Pour le président sortant Felipe Calderon (PAN), la faute en incombe aux rigidités d’une législation sociale désormais désuète. C’est pourquoi il vient de proposer, à quelques semaines de la fin de son mandat, une vaste réforme qui suscite bien des réactions. « Flexibiliser le marché du travail », voilà l’objectif affiché des plus de 500 modifications proposées, allant de la diminution des indemnités de licenciement au passage d’une base de calcul salariale mensuelle à une base horaire, en passant par un encadrement plus strict du droit de grève. Tout ceci afin d’augmenter la productivité du travail et donc, in fine, la croissance et l’emploi.
Un raisonnement très « patronal » qui n’est pas du goût de tout le monde, si l’on en juge par les manifestations qui se multiplient dans plusieurs grandes villes du pays depuis quelques semaines.

Un texte « inconstitutionnel »
Pour Oscar Alzaga, l’un des opposants au projet, ce type de réforme consiste à créer des emplois précaires, sous-payés et instables. « On le voit partout où la mesure a été essayée. En Espagne, entre 1994 et 1996, l’emploi précaire a augmenté de 12 à 36%. En Argentine, en 1992, il y avait 70% d’emplois permanents et 30% de temporaires ; avec la réforme de Menem, en 2 ans les chiffres étaient inversés.
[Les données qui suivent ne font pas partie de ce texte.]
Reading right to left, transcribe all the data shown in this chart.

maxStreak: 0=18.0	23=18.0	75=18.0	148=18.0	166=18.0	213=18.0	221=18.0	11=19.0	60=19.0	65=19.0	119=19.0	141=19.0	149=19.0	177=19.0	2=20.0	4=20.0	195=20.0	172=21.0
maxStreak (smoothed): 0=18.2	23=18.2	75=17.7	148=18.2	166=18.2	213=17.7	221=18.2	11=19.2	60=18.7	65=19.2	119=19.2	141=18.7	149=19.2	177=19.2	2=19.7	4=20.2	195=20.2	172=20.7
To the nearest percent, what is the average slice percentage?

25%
Et on peut multiplier les exemples (Colombie, Venezuela, etc.) ».
Par ailleurs, les syndicats et l’opposition de gauche dénoncent l’inconstitutionnalité supposée du projet, tout en affirmant qu’il viole plusieurs des engagements internationaux du Mexique auprès de l’OIT (respect du droit de grève, liberté syndicale).

Un PRI entre deux feux
Néanmoins les dispositions qui posent le plus problème au niveau parlementaire concernent, paradoxalement, un point sur lequel la majorité des Mexicains semblent plutôt d’accord : le manque de transparence et de démocratie dans le fonctionnement interne des syndicats.
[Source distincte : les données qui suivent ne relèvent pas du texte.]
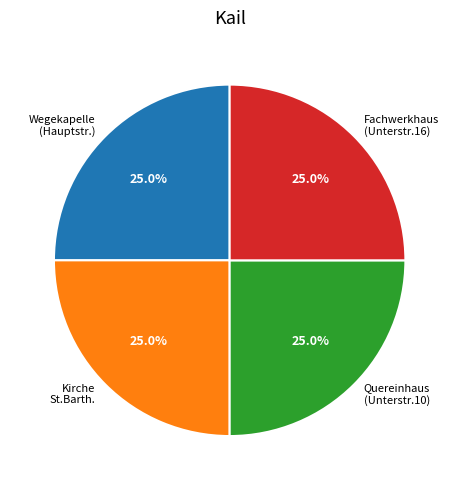

Does Fachwerkhaus (Unterstr.16) account for over 50% of the chart?

No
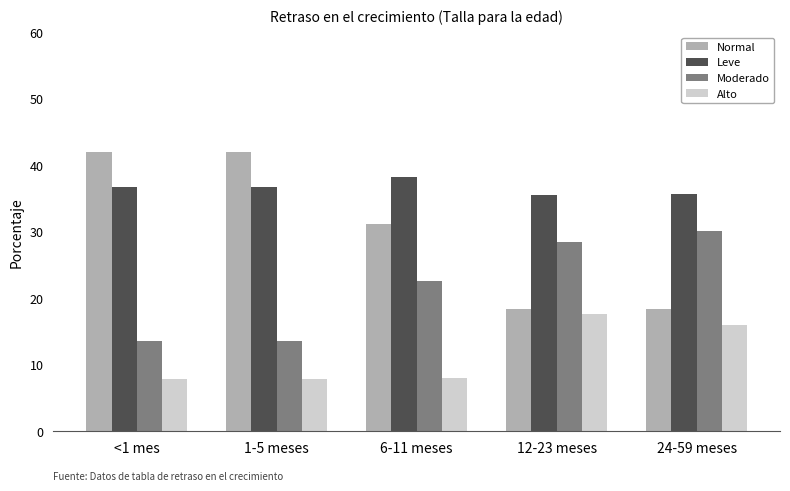

Which series has the widest spread of values?

Normal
Héritiers d’un corporatisme consolidé durant les 70 ans de règne autoritaire du PRI (1930-2000), les principaux syndicats du pays, à commencer par la puissante Confédération Mexicaine du Travail (CMT), voient en effet d’un très mauvais œil cette incursion dans leur pré carré. Or, leur influence politique demeure considérable, surtout au sein du PRI. Ainsi, lorsque Felipe Calderon propose sa réforme le premier septembre dernier, tous les regards se tournent vers le futur président Nieto, issu du PRI. Celui-ci ne tarde pas à confirmer les liens qui continuent d’unir son parti au monde syndical, puisque le projet finalement accepté par la chambre basse (à majorité PRI) fait fi des dispositions concernant la démocratisation et la transparence des syndicats. Une situation qui pousse un observateur à affirmer que les travailleurs mexicains se retrouvent ainsi avec « le pire des deux mondes »…

Retour à la case départ
Mais la saga ne s’arrête pas là. Le projet de loi doit ensuite passer le stade du Sénat où le PRI ne dispose cette fois pas de la majorité. Le texte qui émerge des débats le 23 octobre voit donc réapparaître les mesures controversées concernant les syndicats ! Forçant ainsi son retour devant la Chambre basse, jusqu’à ce que les deux instances parlementaires se mettent d’accord sur une version finale.

Entre une opposition de gauche intransigeante et un PAN qui veut le forcer à assumer son discours réformateur, le PRI semble naviguer à vue. Il n’est pas certain que les travailleurs mexicains en sortent gagnants.